Я распахнул багажник, вытащил пятилитровку воды и мешок с кошачьим кормом и поймал испуганный взгляд жены.
– Бенька домашний, помрёт без нас с голоду, – я подмигнул ей и поскакал к трубе, утопая в снегу, по мелким кошачьим следам. Пакет с кормом надорвал посередине и засунул в темноту, свернул пробку с баклажки и сунул её на бок туда же. Это всё, что мог для него сделать. Мне захотелось ещё раз увидеть его наглую рыжую морду, но внутри была кромешная тьма, даже глаза не светились.
Я вспомнил, как мы брали его на руки и подносили к люстре, где висели большой золотистый ключ и такая же сова. Сузившимися до тонких щёлочек зрачками янтарных глаз, он смотрел на игрушки и бил по ним мягкими лапами, а сова и ключ качались, но не падали. Это был, наверное, единственный способ подержать на руках нашего необщительного кота.
Пока не засвербело в носу, я нырнул в машину, и Лена обняла меня за шею:
– Не уходи больше, пожалуйста.
– Не уйду, – ответил я, собирая её слёзы. – Больше никогда не уйду.
По трассе с рёвом неслись машины, но ни одна из них не остановилась бы нас подобрать. На востоке штрихи расчёркивали небо, кажется, уже без перерывов. Я снова поймал мягкие губы жены. Она запрокинула голову, обхватила руками мою шею, запустила пальцы в волосы на затылке, а я сжал её так крепко, как мог, до стона и хруста в рёбрах. Никогда я не любил её сильнее, чем в этот момент.
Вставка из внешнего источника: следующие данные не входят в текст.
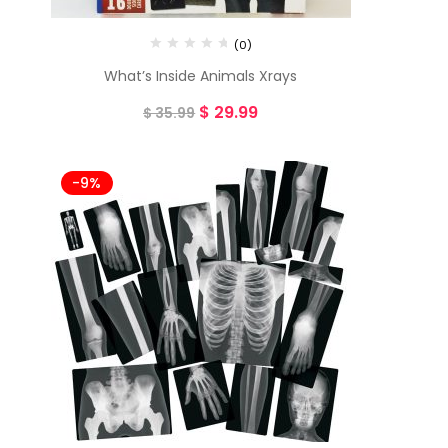
(0)
What’s Inside Animals Xrays
$
29.99
$
35.99
-9%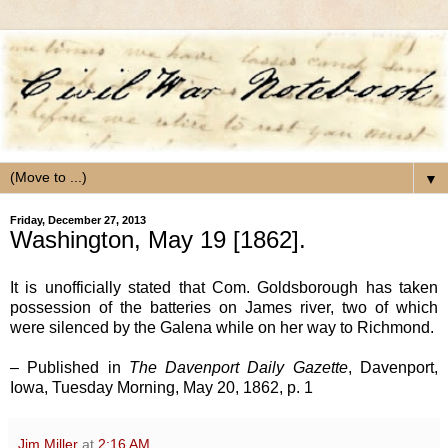
▼
Friday, December 27, 2013
Washington, May 19 [1862].
It is unofficially stated that Com. Goldsborough has taken
possession of the batteries on James river, two of which
were silenced by the Galena while on her way to Richmond.
– Published in
The Davenport Daily Gazette
, Davenport,
Iowa, Tuesday Morning, May 20, 1862, p. 1
Jim Miller
at
2:16 AM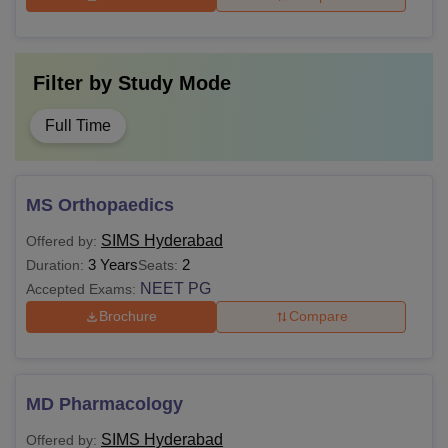
Filter by
Study Mode
Full Time
MS Orthopaedics
SIMS Hyderabad
Offered by:
3 Years
2
Duration:
Seats:
NEET PG
Accepted Exams:
Brochure
Compare
MD Pharmacology
SIMS Hyderabad
Offered by: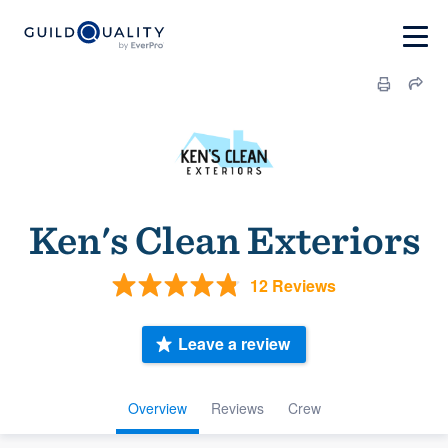
Ken's Clean Exteriors
12 Reviews
Leave a review
Overview
Reviews
Crew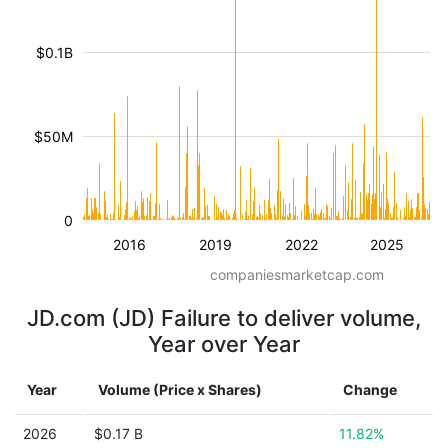
$0.1B
$50M
0
2016
2019
2022
2025
companiesmarketcap.com
JD.com (JD) Failure to deliver volume,
Year over Year
Year
Volume (Price x Shares)
Change
2026
$0.17 B
11.82%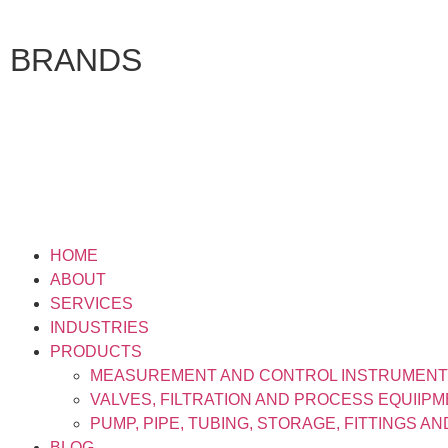
BRANDS
HOME
ABOUT
SERVICES
INDUSTRIES
PRODUCTS
MEASUREMENT AND CONTROL INSTRUMEN
VALVES, FILTRATION AND PROCESS EQUIIP
PUMP, PIPE, TUBING, STORAGE, FITTINGS A
BLOG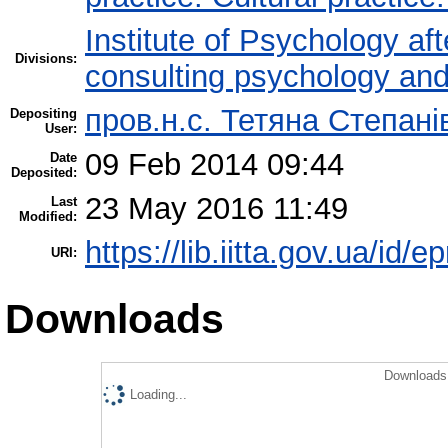
Institute of Psychology af
Divisions:
consulting psychology an
пров.н.с. Тетяна Степані
Depositing
User:
09 Feb 2014 09:44
Date
Deposited:
23 May 2016 11:49
Last
Modified:
https://lib.iitta.gov.ua/id/e
URI:
Downloads
Downloads 
Loading...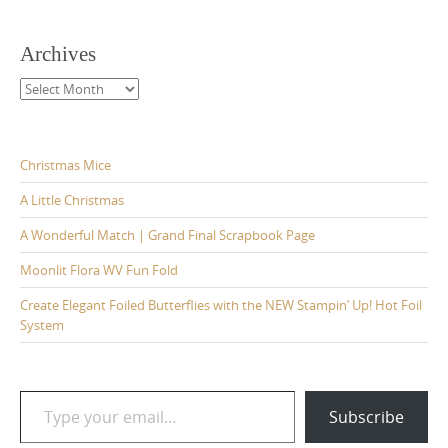
Archives
Archives
Christmas Mice
A Little Christmas
A Wonderful Match | Grand Final Scrapbook Page
Moonlit Flora WV Fun Fold
Create Elegant Foiled Butterflies with the NEW Stampin’ Up! Hot Foil
System
Type your email…
Subscribe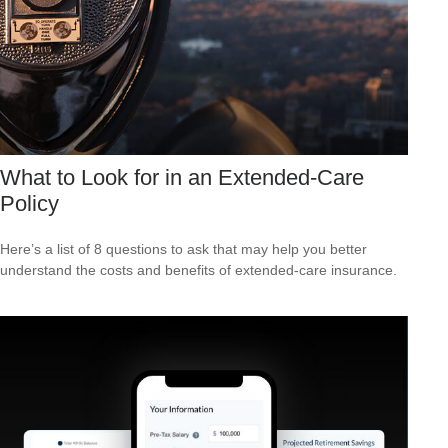
What to Look for in an Extended-Care
Policy
Here’s a list of 8 questions to ask that may help you better
understand the costs and benefits of extended-care insurance.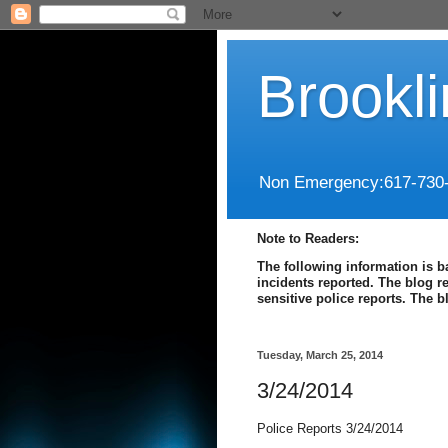
Brookl
Non Emergency:617-730
Note to Readers:
The following information is b
incidents reported. The blog r
sensitive police reports. The 
Tuesday, March 25, 2014
3/24/2014
Police Reports 3/24/2014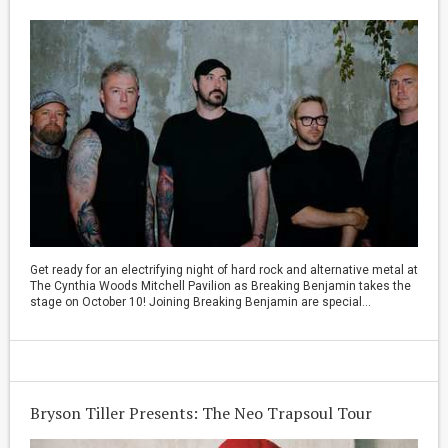
Get ready for an electrifying night of hard rock and alternative metal at
The Cynthia Woods Mitchell Pavilion as Breaking Benjamin takes the
stage on October 10! Joining Breaking Benjamin are special...
Bryson Tiller Presents: The Neo Trapsoul Tour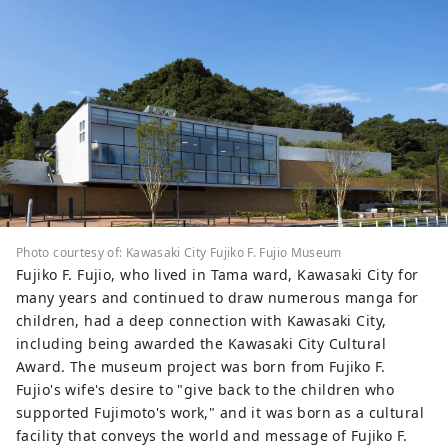
studded with jewels. You can experience
this "factory night view" on a bus tour or
a houseboat cruise tour. ◇Ikuta Green
Space Although it is located in a city just
a few minutes from Tokyo, it has a
spectacular natural environment
including rows of metasequoia trees. At
the Japanese Folk House Garden, you can
experience 25 old houses designated as
cultural properties, and you can
experience indigo dyeing, which has been
Photo courtesy of: Kawasaki City Fujiko F. Fujio Museum
traditionally practiced in this area, and
Fujiko F. Fujio, who lived in Tama ward, Kawasaki City for
there is also an art museum of Taro
many years and continued to draw numerous manga for
Okamoto, a popular avant-garde artist.
children, had a deep connection with Kawasaki City,
You can also enjoy cherry blossoms in the
including being awarded the Kawasaki City Cultural
spring. ◇Fujiko F. Fujio Museum,
Award. The museum project was born from Fujiko F.
Kawasaki The museum displays original
Fujio's wife's desire to "give back to the children who
drawings by Fujiko F. Fujio, the manga
supported Fujimoto's work," and it was born as a cultural
artist who created Doraemon, a manga
facility that conveys the world and message of Fujiko F.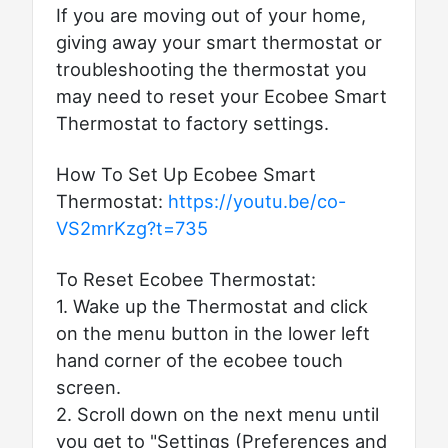
If you are moving out of your home,
giving away your smart thermostat or
troubleshooting the thermostat you
may need to reset your Ecobee Smart
Thermostat to factory settings.
How To Set Up Ecobee Smart
Thermostat:
https://youtu.be/co-
VS2mrKzg?t=735
To Reset Ecobee Thermostat:
1. Wake up the Thermostat and click
on the menu button in the lower left
hand corner of the ecobee touch
screen.
2. Scroll down on the next menu until
you get to "Settings (Preferences and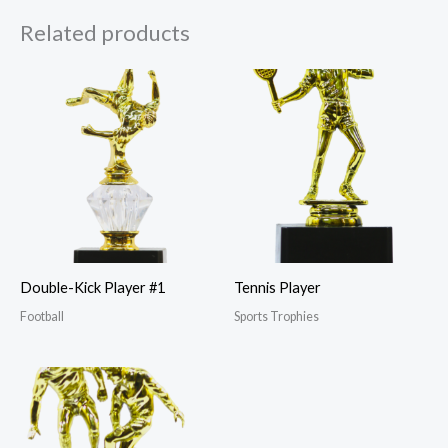
Related products
Double-Kick Player #1
Tennis Player
Football
Sports Trophies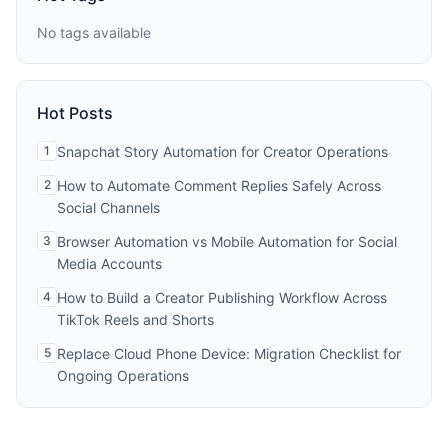
No tags available
Hot Posts
1
Snapchat Story Automation for Creator Operations
2
How to Automate Comment Replies Safely Across
Social Channels
3
Browser Automation vs Mobile Automation for Social
Media Accounts
4
How to Build a Creator Publishing Workflow Across
TikTok Reels and Shorts
5
Replace Cloud Phone Device: Migration Checklist for
Ongoing Operations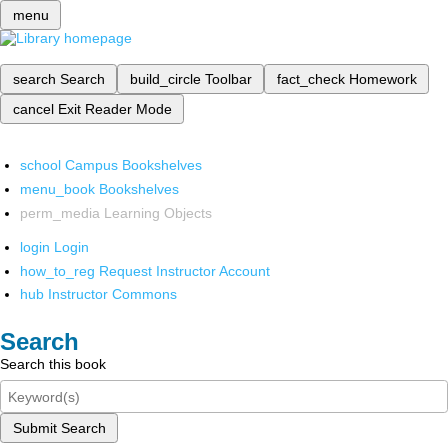
menu
search
Search
build_circle
Toolbar
fact_check
Homework
cancel
Exit Reader Mode
school
Campus Bookshelves
menu_book
Bookshelves
perm_media
Learning Objects
login
Login
how_to_reg
Request Instructor Account
hub
Instructor Commons
Search
Search this book
Submit Search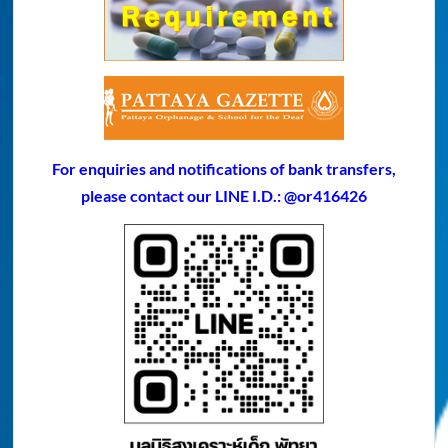
For enquiries and notifications of bank transfers,
please contact our LINE I.D.: @or416426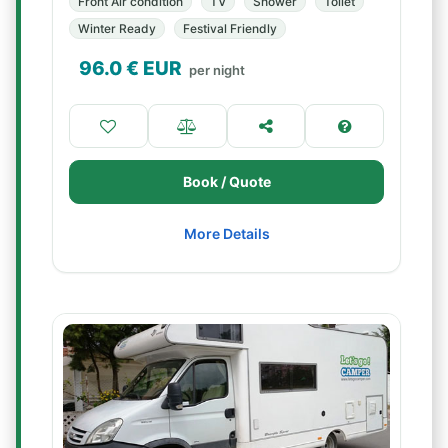
Front Air condition
TV
Shower
Toilet
Winter Ready
Festival Friendly
96.0
€ EUR
per night
Book / Quote
More Details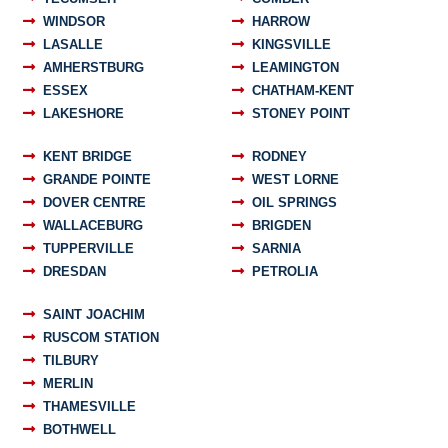
WINDSOR
HARROW
LASALLE
KINGSVILLE
AMHERSTBURG
LEAMINGTON
ESSEX
CHATHAM-KENT
LAKESHORE
STONEY POINT
KENT BRIDGE
RODNEY
GRANDE POINTE
WEST LORNE
DOVER CENTRE
OIL SPRINGS
WALLACEBURG
BRIGDEN
TUPPERVILLE
SARNIA
DRESDAN
PETROLIA
SAINT JOACHIM
RUSCOM STATION
TILBURY
MERLIN
THAMESVILLE
BOTHWELL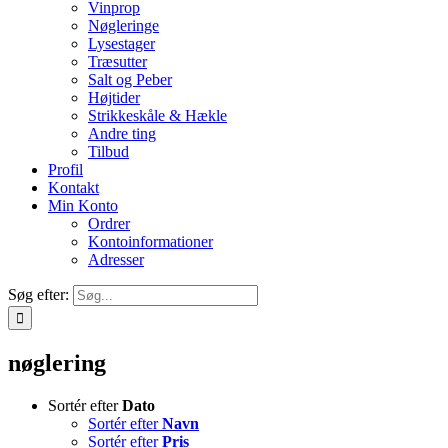
Vinprop
Nøgleringe
Lysestager
Træsutter
Salt og Peber
Højtider
Strikkeskåle & Hækle
Andre ting
Tilbud
Profil
Kontakt
Min Konto
Ordrer
Kontoinformationer
Adresser
Søg efter:
nøglering
Sortér efter
Dato
Sortér efter
Navn
Sortér efter
Pris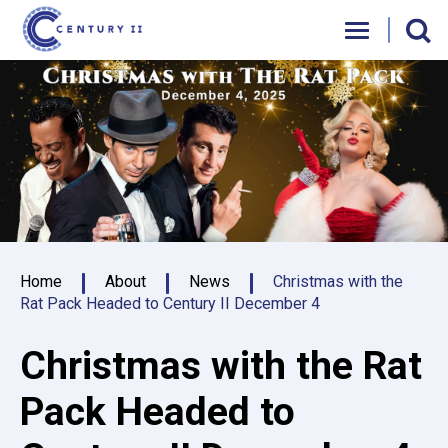
Skip
Century II Performing Arts & Convention C
to
content
Accessibility
Buy
Tickets
Search
Home
About
News
Christmas with the
Rat Pack Headed to Century II December 4
Christmas with the Rat
Pack Headed to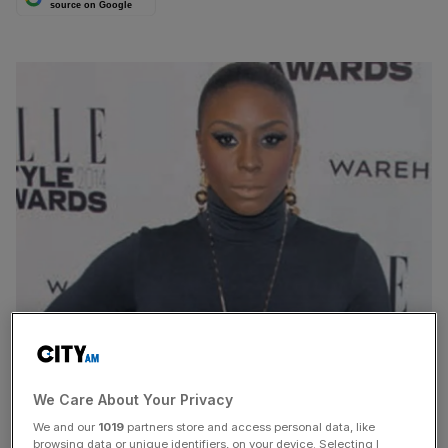
source on Google
BOOMING demand for mobile apps helped global spend
on digital entertainment jump by 30 per cent last year,
We Care About Your Privacy
according to new figures released yesterday.
We and our
1019
partners store and access personal data, like
browsing data or unique identifiers, on your device. Selecting I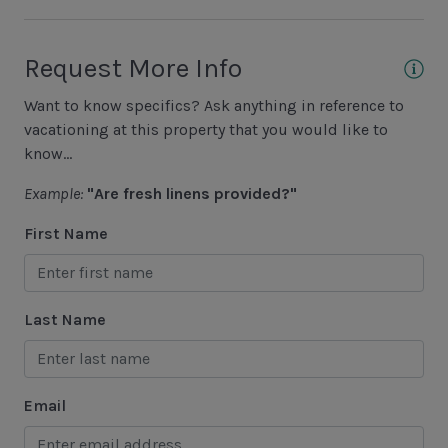
Area Sports
Request More Info
Cycling
Want to know specifics? Ask anything in reference to
Fishing - Freshwater
vacationing at this property that you would like to
Fishing - Saltwater
know...
Golf
Example:
"Are fresh linens provided?"
Hiking
First Name
Jet Skiing
Racquetball
Last Name
Sailing
Swimming
Email
Tennis
Water Sports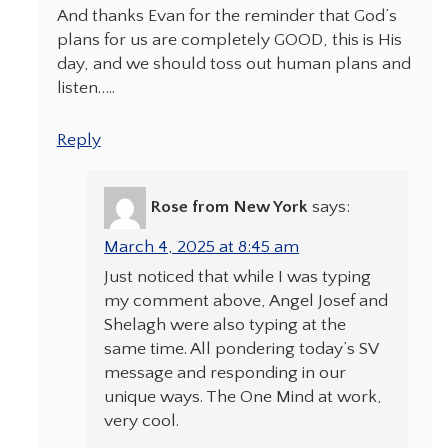
And thanks Evan for the reminder that God’s
plans for us are completely GOOD, this is His
day, and we should toss out human plans and
listen…..
Reply
Rose from New York
says:
March 4, 2025 at 8:45 am
Just noticed that while I was typing
my comment above, Angel Josef and
Shelagh were also typing at the
same time. All pondering today’s SV
message and responding in our
unique ways. The One Mind at work,
very cool.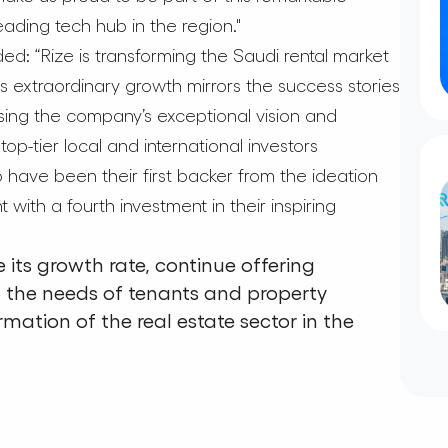
eading tech hub in the region."
d: “Rize is transforming the Saudi rental market
s extraordinary growth mirrors the success stories
sing the company’s exceptional vision and
op-tier local and international investors
 have been their first backer from the ideation
ith a fourth investment in their inspiring
 its growth rate, continue offering
t the needs of tenants and property
rmation of the real estate sector in the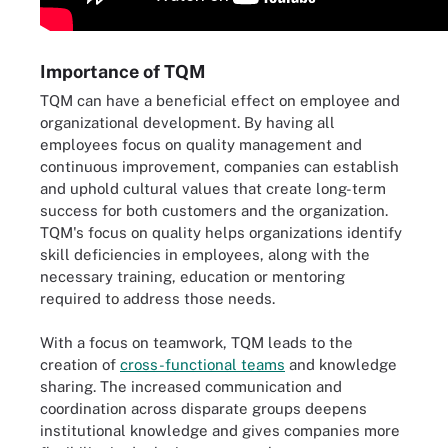
Importance of TQM
TQM can have a beneficial effect on employee and
organizational development. By having all
employees focus on quality management and
continuous improvement, companies can establish
and uphold cultural values that create long-term
success for both customers and the organization.
TQM's focus on quality helps organizations identify
skill deficiencies in employees, along with the
necessary training, education or mentoring
required to address those needs.
With a focus on teamwork, TQM leads to the
creation of
cross-functional teams
and knowledge
sharing. The increased communication and
coordination across disparate groups deepens
institutional knowledge and gives companies more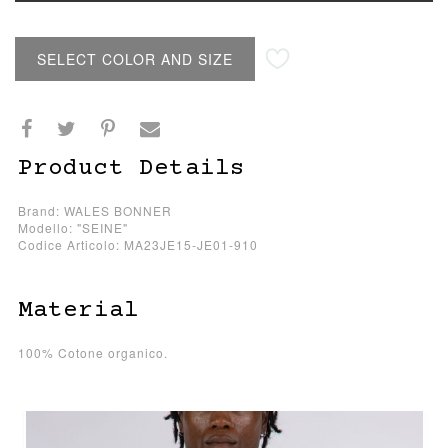
SELECT COLOR AND SIZE
Product Details
Brand: WALES BONNER
Modello: "SEINE"
Codice Articolo: MA23JE15-JE01-910
Material
100% Cotone organico.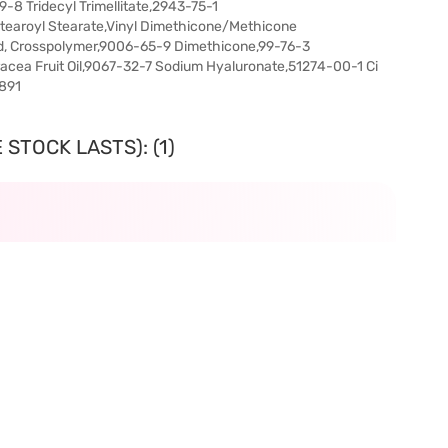
8 Tridecyl Trimellitate,2943-75-1
Stearoyl Stearate,Vinyl Dimethicone/Methicone
id, Crosspolymer,9006-65-9 Dimethicone,99-76-3
acea Fruit Oil,9067-32-7 Sodium Hyaluronate,51274-00-1 Ci
7891
STOCK LASTS): (1)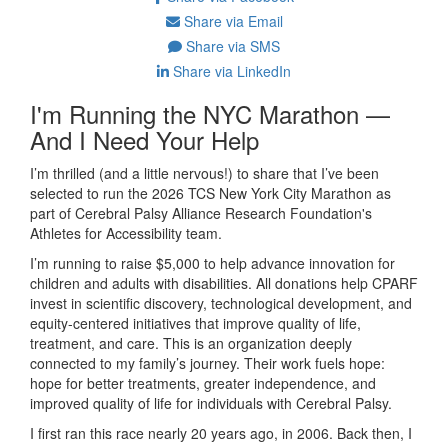
Share via Email
Share via SMS
Share via LinkedIn
I'm Running the NYC Marathon —
And I Need Your Help
I’m thrilled (and a little nervous!) to share that I’ve been
selected to run the 2026 TCS New York City Marathon as
part of Cerebral Palsy Alliance Research Foundation's
Athletes for Accessibility team.
I’m running to raise $5,000 to help
advance innovation for
children and adults with disabilities. All donations help CPARF
invest in scientific discovery, technological development, and
equity-centered initiatives that improve quality of life,
treatment, and care
.
This is an organization deeply
connected to my family’s journey. Their work fuels hope:
hope for better treatments, greater independence, and
improved quality of life for individuals with Cerebral Palsy.
I first ran this race nearly 20 years ago, in 2006. Back then, I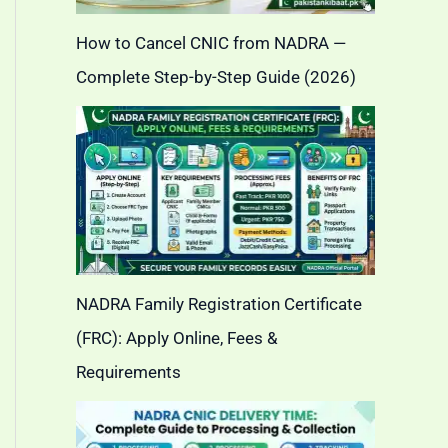
How to Cancel CNIC from NADRA —
Complete Step-by-Step Guide (2026)
NADRA Family Registration Certificate
(FRC): Apply Online, Fees &
Requirements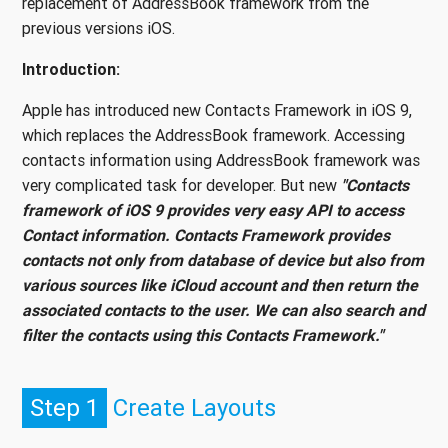
replacement of AddressBook framework from the
previous versions iOS.
Introduction:
Apple has introduced new Contacts Framework in iOS 9,
which replaces the AddressBook framework. Accessing
contacts information using AddressBook framework was
very complicated task for developer. But new
"Contacts
framework of iOS 9 provides very easy API to access
Contact information. Contacts Framework provides
contacts not only from database of device but also from
various sources like iCloud account and then return the
associated contacts to the user. We can also search and
filter the contacts using this Contacts Framework."
Step 1
Create Layouts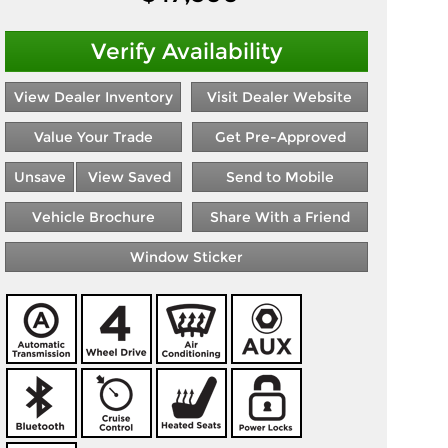
Verify Availability
View Dealer Inventory
Visit Dealer Website
Value Your Trade
Get Pre-Approved
Unsave
View Saved
Send to Mobile
Vehicle Brochure
Share With a Friend
Window Sticker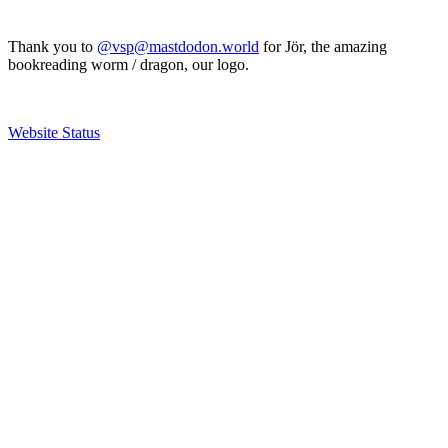
Thank you to
@vsp@mastdodon.world
for Jör, the amazing
bookreading worm / dragon, our logo.
Website Status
За нашими спинами разгорелась заря. Заря на западе? Сегодня – запросто. Краем глаза я увидел чёрную тень вверху на обочине. Толстый мужик, пошатываясь, смотрел на запад, на покинутую Москву. Наверное, водитель фуры, из-за которой мы лежим в кювете закрытой автозаправки, но у меня не было сил и времени его ненавидеть.
Слабые отблески появились на его лице, полы распахнутого пуховика шевельнул ветер. В лучах нового, западного солнца, ослепительно яркого, без единого пятнышка, он стремительно обрёл и потерял объём, полностью залитый светом. Мне не хотелось тратить на него последние мгновения.